Overwhelmingly Loved

Everything is on pause, the fire is burning, the lights are dim and I have surrounded myself with my favorite candles to take in the last few moments of another incredible year.  Today may be just another day but this year it seems especially significant.  I am appreciative of this holiday which encourages self reflection and a focus on the future.  We all have the chance to ask ourselves what the past has meant to us, what have we learned, what do we want to take forward and what do we change?  At the end of the day there are quite a few things I would prefer not to take with me into the future and knowing I don’t have that choice I am going to think about the good I will take forward which far outweighs the trials which accompany me.

This year I have so many successes and joyous moments for which I am thankful.  I surpassed the longest time I have every lived in a city as an adult and dug my roots a bit deeper with the purchase of my new home (and sold the other).  I had the opportunity to grow a team at work, expand my role and continue to work on what I enjoy and am passionate about.  I had many visitors and had so many weekends with friends from across the country.  I traveled to my family cabin and took a full week away, spending quality time on the lakes, rivers and in the woods.  I tried at love and met new friends.  And then I was served my toughest challenge, teaching me I am the luckiest girl in the world because I know more loving, generous and kind people than one can imagine.  I would say that’s not a bad year when I really think about it.

Just a couple of days ago I was sitting with a friend enjoying the afternoon sunshine when a stranger near us started up conversation.  It turns out he wasn’t so strange and is only one degree of separation from my friend and I, how small our world is!  Anyway back to the point; this stranger told me of a project he is working on to help children pass their time undergoing chemotherapy which led to a conversation about my upcoming chemo treatments.  This man then asked me a great question, “Do you feel loved?” and my immediate response was “Overwhelmingly”.  He then proceeded to point out how I was actually lucky to see this love and outpouring from friends and family during my lifetime.   Reflecting on this statement I realize how true this really is. How often do you offer your unconditional support to those around you and tell them how you feel about them and what they can achieve or accomplish? Or let them know that you are there for them through thick and thin? Or just tell them you love them?  I can tell you that I can hardly remember having these conversations except for when friends who were in times of trial.  This short conversation was a good reminder of all of the good that is coming from a tough situation and that as long as I accept the love and support being thrown at me I will be able to get through even the darkest days.

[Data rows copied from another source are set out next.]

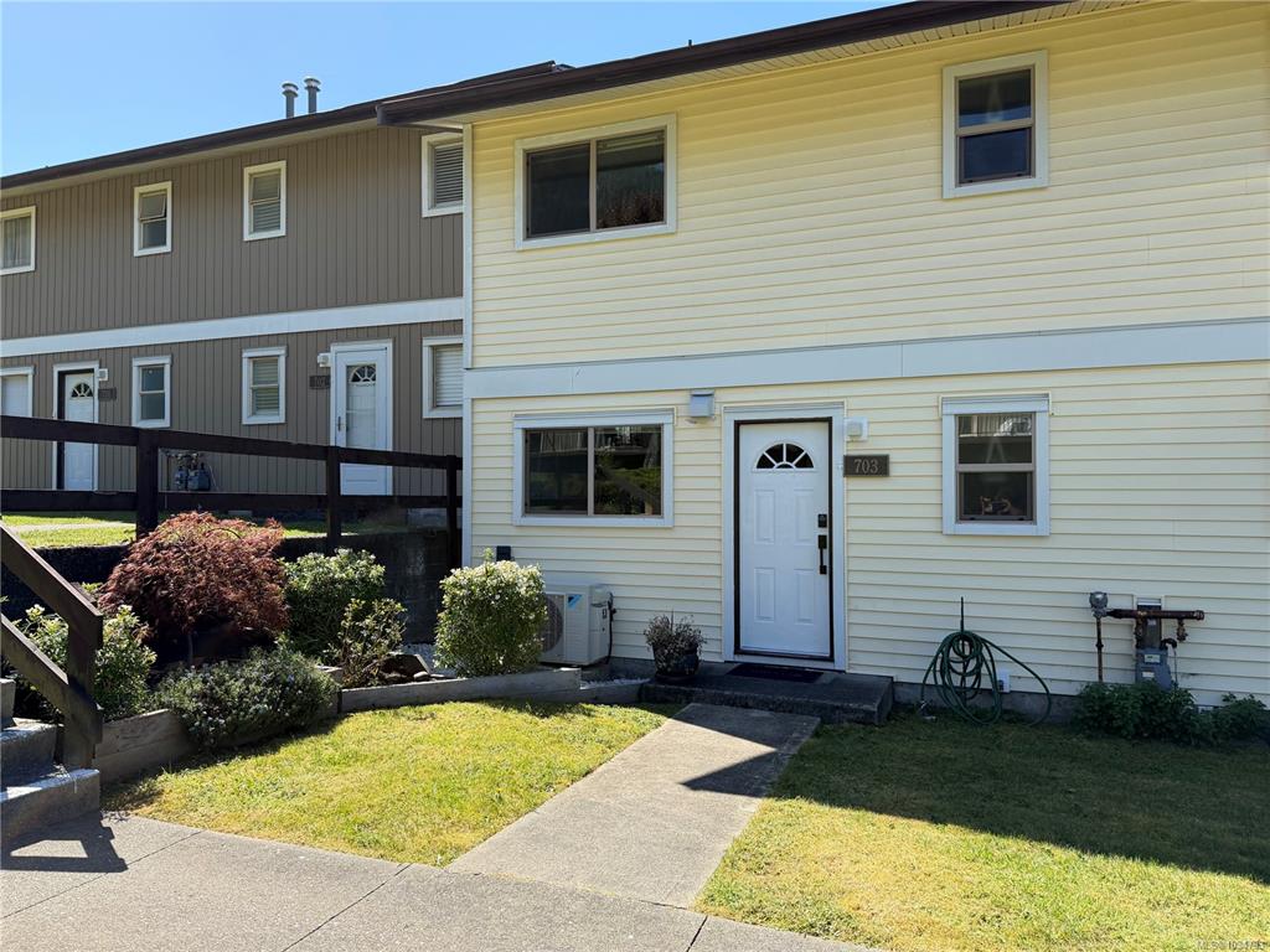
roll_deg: -0.2
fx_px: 881
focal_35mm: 24
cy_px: 476
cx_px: 635
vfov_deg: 56.8
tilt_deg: +0.0
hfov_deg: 71.6
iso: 100
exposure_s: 1/2801
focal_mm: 6.76
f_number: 1.78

Today, before I had a good reflection on my year, I had a tough morning (a snip-it of a dark day).  It is my first day without house guests, family or helpers and it was really the first time I quietly thought about everything that I am going through.  I had a good cry and let out my anger at the situation; this situation which I am carrying with me as we enter our next year.  I took this time to call a few friends and take them up on their prior offers to call, even when the tears come, and they helped me to bring my focus back to the positive and reassure me while this is going to be a long 17 months or so, it is JUST 17 months – heck the plan is that these 17 months give me 60 more years!  Following this I reapplied my make-up and got on with the day and felt 100% better because that overwhelming love I talked about got me through.

At the end of this day I am so grateful that I feel amazing, truly amazing.  I am not 100% healed and I still have open wounds and large scars which will take time.  Maybe I can’t raise my arms all the way quite yet but do you know what I can do?  I can walk and talk and love and laugh and get dressed and brush my hair and live, I can live.  So with that said, it is another GREAT day! Let’s bring on 2018 and all that will come with it!!